** Opening Working data block **
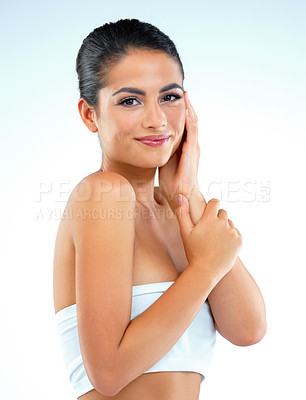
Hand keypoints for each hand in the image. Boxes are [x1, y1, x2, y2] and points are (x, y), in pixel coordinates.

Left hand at [158, 91, 200, 209]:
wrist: (179, 195)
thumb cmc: (171, 180)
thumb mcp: (164, 159)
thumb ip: (160, 148)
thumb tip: (148, 140)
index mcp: (184, 146)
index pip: (183, 124)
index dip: (179, 111)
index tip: (172, 98)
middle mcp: (191, 144)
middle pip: (190, 120)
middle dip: (186, 105)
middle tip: (180, 90)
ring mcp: (193, 147)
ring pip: (193, 122)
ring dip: (189, 108)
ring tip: (184, 94)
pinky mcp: (193, 152)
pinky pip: (192, 132)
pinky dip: (190, 120)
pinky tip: (185, 109)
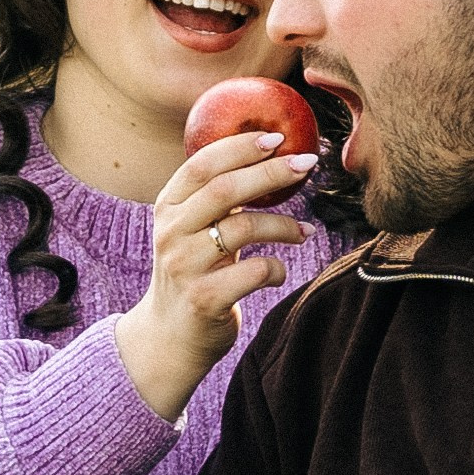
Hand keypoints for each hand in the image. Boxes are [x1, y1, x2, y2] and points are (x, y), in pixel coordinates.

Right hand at [114, 132, 317, 422]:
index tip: (277, 138)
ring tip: (304, 232)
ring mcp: (185, 267)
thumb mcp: (190, 230)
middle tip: (306, 164)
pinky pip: (255, 271)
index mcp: (167, 208)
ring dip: (284, 226)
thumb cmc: (193, 273)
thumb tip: (267, 153)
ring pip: (244, 228)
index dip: (239, 147)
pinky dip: (277, 268)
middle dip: (271, 173)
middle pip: (225, 190)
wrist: (169, 336)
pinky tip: (278, 272)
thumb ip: (213, 198)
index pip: (201, 165)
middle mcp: (171, 233)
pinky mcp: (205, 299)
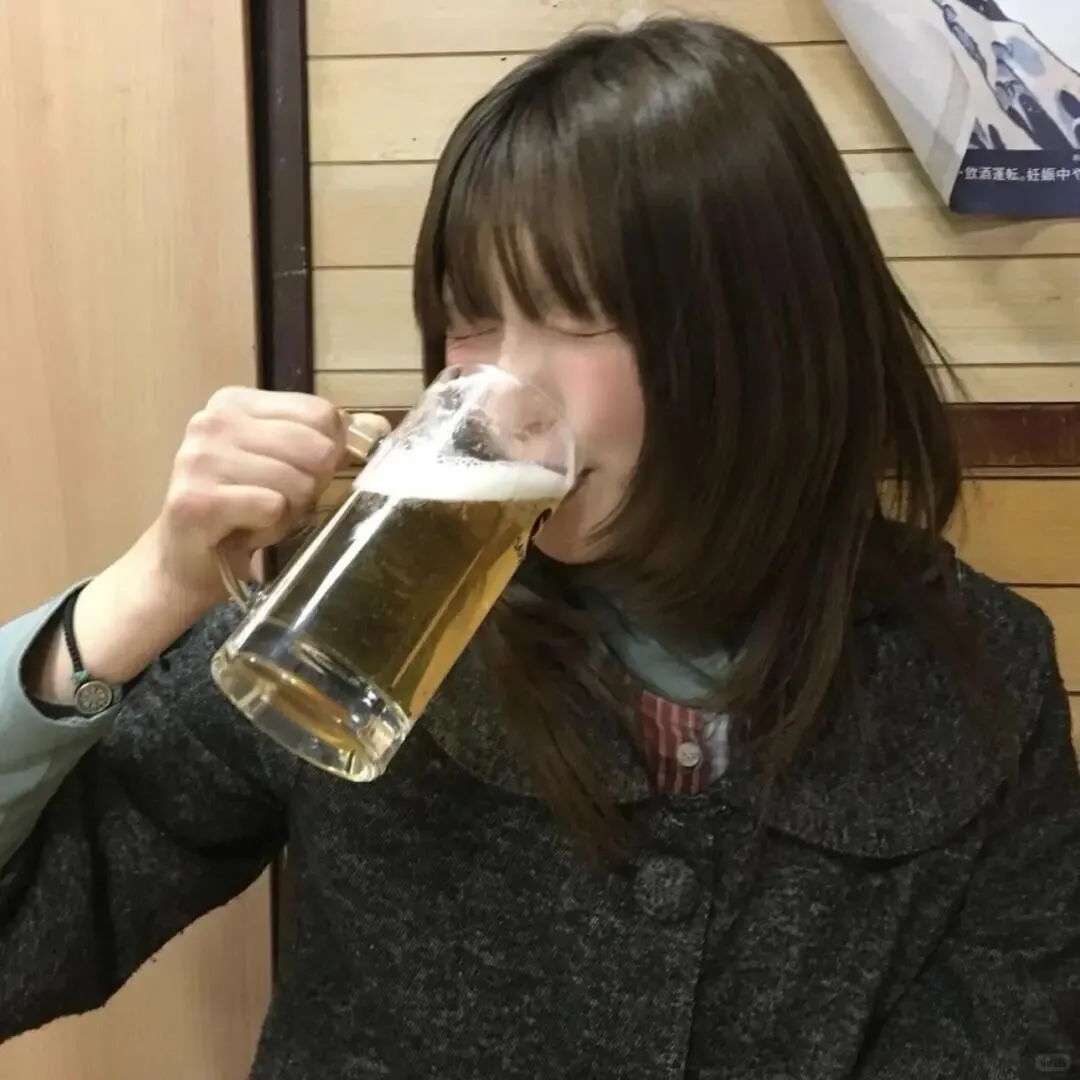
** Closing Working data block **
Show each line from the listing above that includes the word "pinky".

▶ _Output below_:
pinky mcp: (193, 152)
pinky pip: (192, 132)
pinky dip: (190, 120)
pinky tip: (185, 109)
pinky pip: (255, 271)
pinky dip: (277, 268)
pinky tip: (278, 272)
pinky mcp: (205, 299)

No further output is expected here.